November 15th, 2010
Biz mtDNA biyogenezi araştırmak için tek tek hücrelerin içinde yeni sentezlenmiş mitokondriyal DNA (mtDNA) etiket hassas bir teknik geliştirdi. Bu teknik, nöronların hücre içi bölmeleri içinde mtDNA çoğaltma görselleştirmek için bir tyramide sinyal amplifikasyon (TSA) protokolü ile birlikte, Edu ile birleşmesiyle birleştirir.
Bu prosedürün genel amacı, kültürlenmiş nöronlarda M-T-D-N-A replikasyonunu etiketlemek ve görselleştirmektir. Bu, ilk önce nöronların timidin analoğu EDU ile iki ila 24 saat boyunca inkübe edilmesiyle gerçekleştirilir. Prosedürün ikinci adımı, bir alkin içeren EDU'yu bakır katalizli bir kovalent reaksiyon yoluyla floresan orgon yeşili 4 88 azid ile etiketlemektir.

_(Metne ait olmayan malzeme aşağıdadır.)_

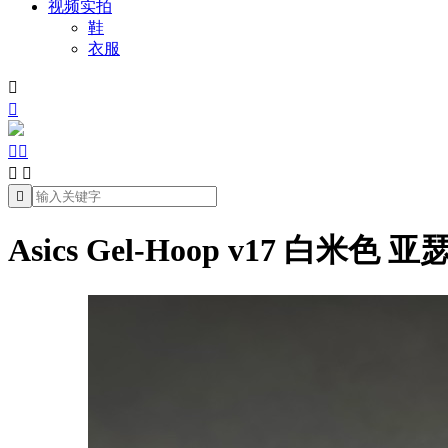
视频实拍
鞋
衣服







Asics Gel-Hoop v17 白米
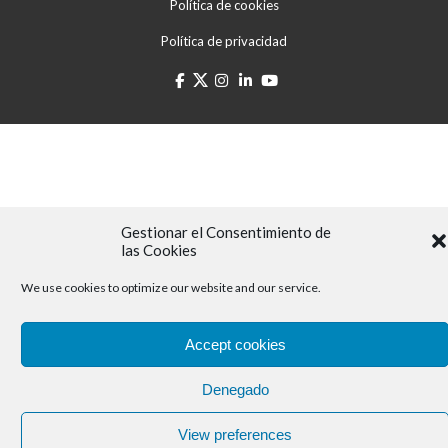
Política de cookies
Política de privacidad
Gestionar el Consentimiento de
las Cookies
We use cookies to optimize our website and our service.
Accept cookies
Denegado
View preferences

Prosedürün son adımı, yeni sentezlenen MT DNA'sına dahil edilen EDU'yu görselleştirmek için orgon yeşil sinyalini aramid sinyal amplifikasyon adımı ile amplifiye etmektir. Sonuç olarak, clicka EDU kimyası ve müteakip gözyaşı zihin sinyali amplifikasyonunun kombinasyonu yoluyla nöronların belirli hücre altı bölmelerinde MT DNA replikasyonunu gösteren sonuçlar elde edilebilir. Bu tekniğin BRDU etiketleme gibi mevcut yöntemlere göre ana avantajı, EDU etiketlemesinin daha kolay ve daha hafif olması ve nöronal belirteçlerin ek immünofloresan boyanmasına izin vermesidir.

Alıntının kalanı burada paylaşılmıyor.